= Peter Jančič =

Slovenian publicist

Peter Jančič is a Slovenian publicist, journalist, editor, political analyst and author. He has served as an editor-in-chief of daily Delo (2006-2007), Spletni časopis (2017-2020) and Siol news website (2020-).

Jančič graduated with a thesis on journalistic ethics and honor code at the Faculty of Social Sciences of the University of Ljubljana in 1991.

He published scholarly articles on journalistic ethics in Teorija in praksa journal, and was one of the key contributors in the development of the code of ethics for the Slovenian Journalists Association. The code still applies.

Before 2017, Peter Jančič was a journalist and domestic politics editor at daily newspaper Večer for 15 years, and at daily Delo for 10 years. In 2006 and 2007, he was the editor-in-chief of Delo. He wrote that when he served as the editor in chielf of Delo, "the newspaper sold more copies every day than Delo, Dnevnik and Večer combined sell today." In 2017, he was fired from Delo when he disagreed with what he called Delo's "political propaganda".

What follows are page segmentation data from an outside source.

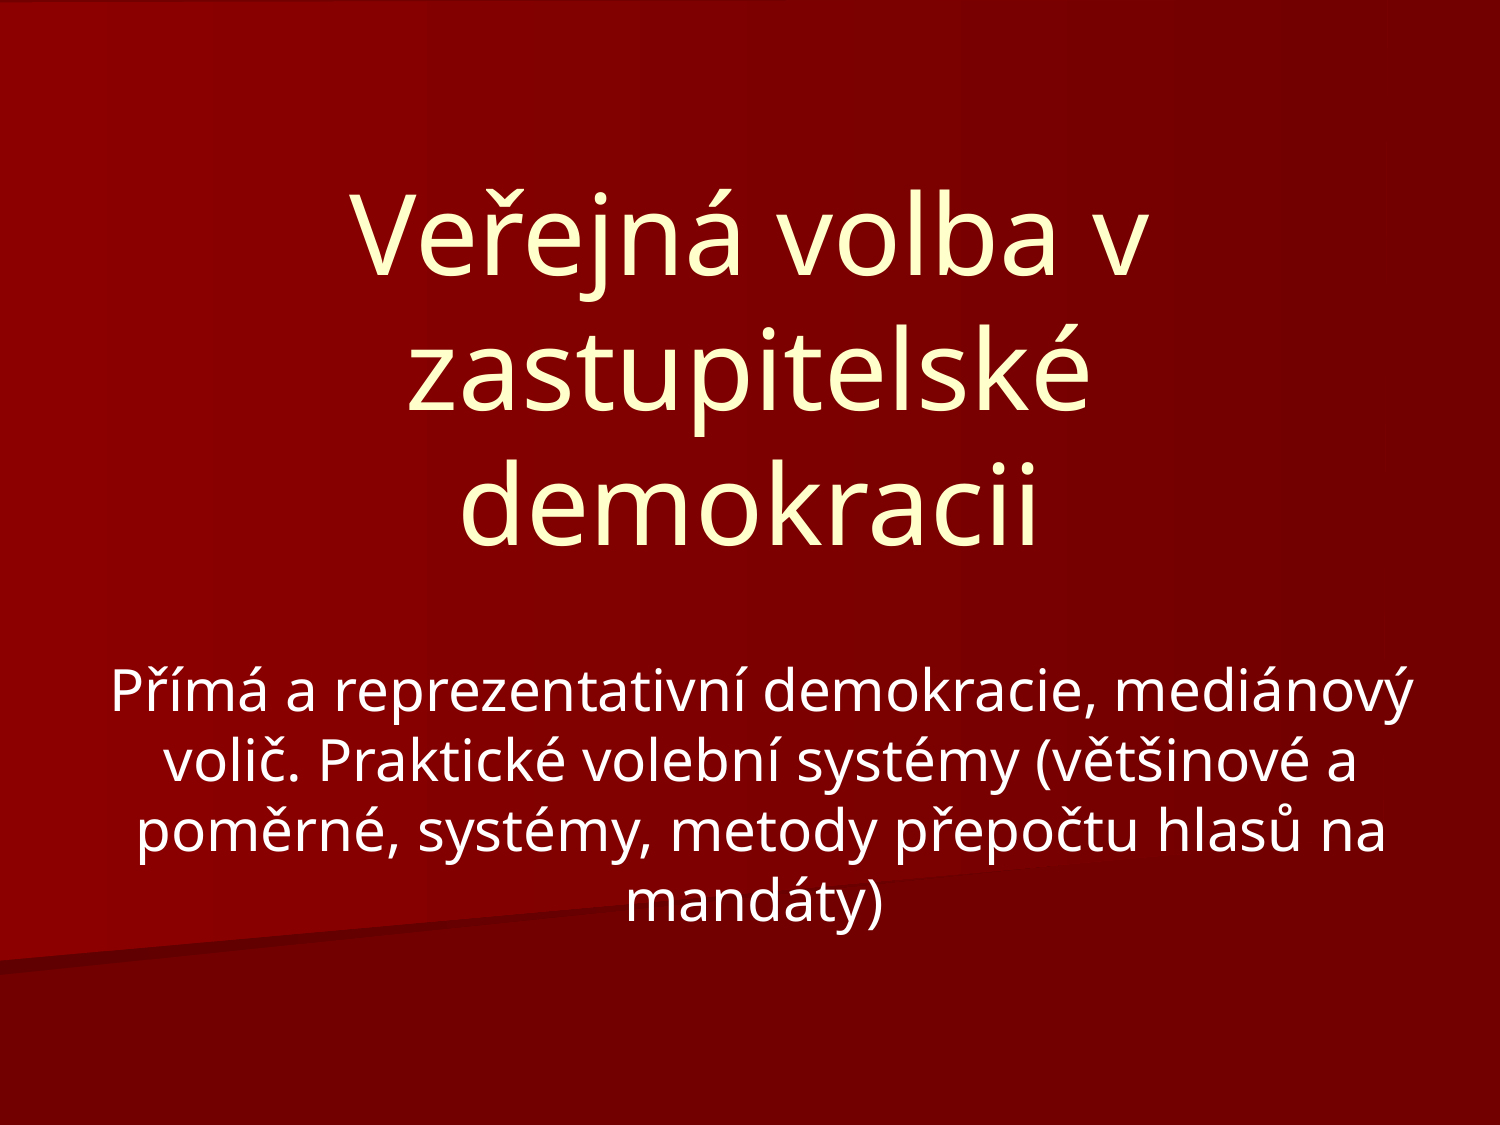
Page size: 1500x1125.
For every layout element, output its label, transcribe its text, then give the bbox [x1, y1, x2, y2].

title Veřejná volba v zastupitelské demokracii [112, 289, 1388, 576]
subtitle Přímá a reprezentativní demokracie, mediánový volič. Praktické volební systémy (většinové a poměrné, systémy, metody přepočtu hlasů na mandáty) [52, 644, 1471, 984]
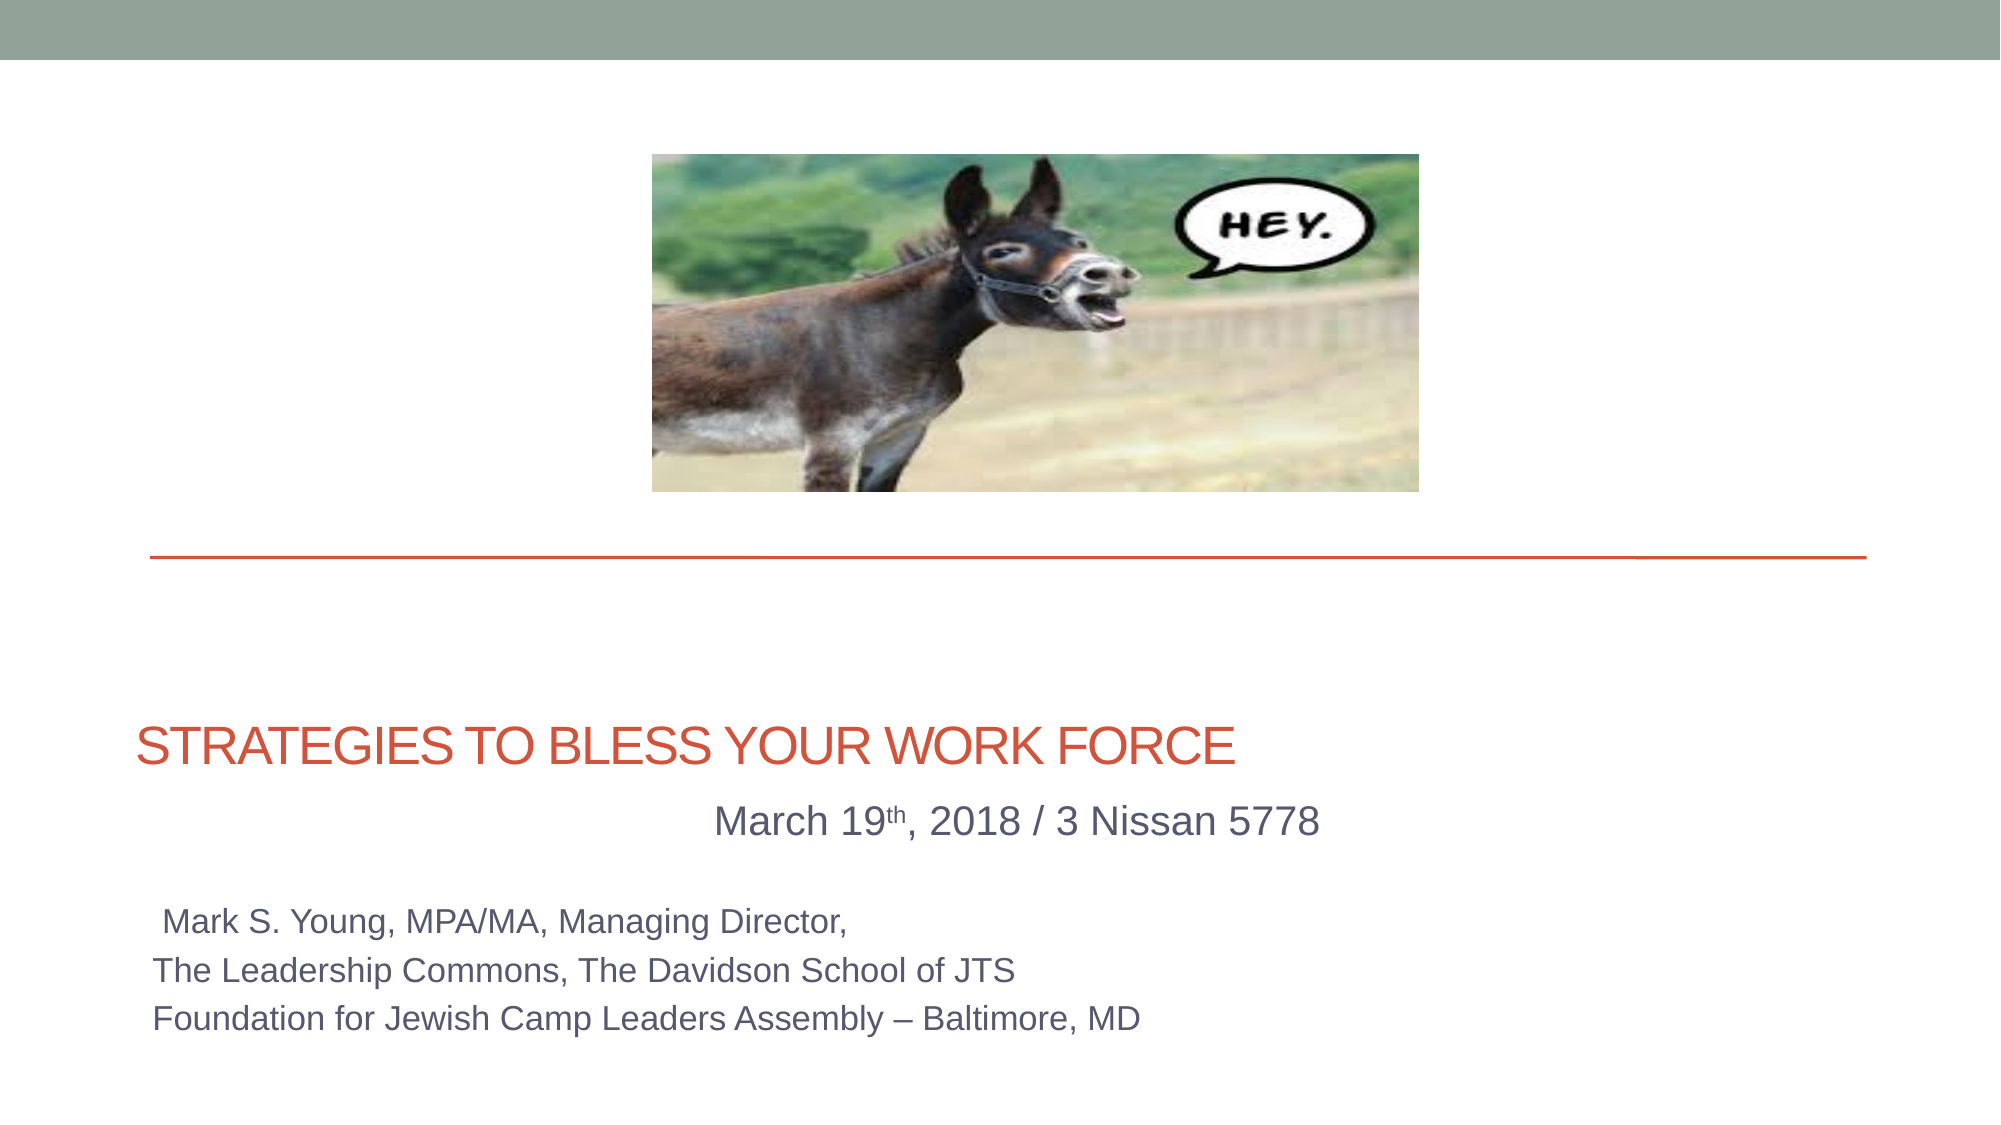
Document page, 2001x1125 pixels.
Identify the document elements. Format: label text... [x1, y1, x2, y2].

subtitle March 19th, 2018 / 3 Nissan 5778 Mark S. Young, MPA/MA, Managing Director, The Leadership Commons, The Davidson School of JTS Foundation for Jewish Camp Leaders Assembly – Baltimore, MD [137, 786, 1348, 1046]
picture [651, 154, 1420, 493]
title STRATEGIES TO Bless Your Work force [120, 606, 1269, 783]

In 2017, Jančič published a book titled Fake News (Lažne novice). The book describes relations between Slovenian politics and media, who controls and influences the media and why they report the way they do. The book triggered a fierce debate among public figures.

For several years he served as a member of Council and the Program Council of the Radio-Television of Slovenia. Jančič was one of the founders and the first president of the Association of Journalists and Publicists, which is one of the two major associations of journalists in Slovenia.

In 2017, he founded the Freedom of Expression Foundation and the political website Online Newspaper (Spletni časopis) which he created and edited until 2020.

In April 2020, he became the editor-in-chief of Siol, one of the leading Slovenian news websites, and suspended to work for the Online Newspaper.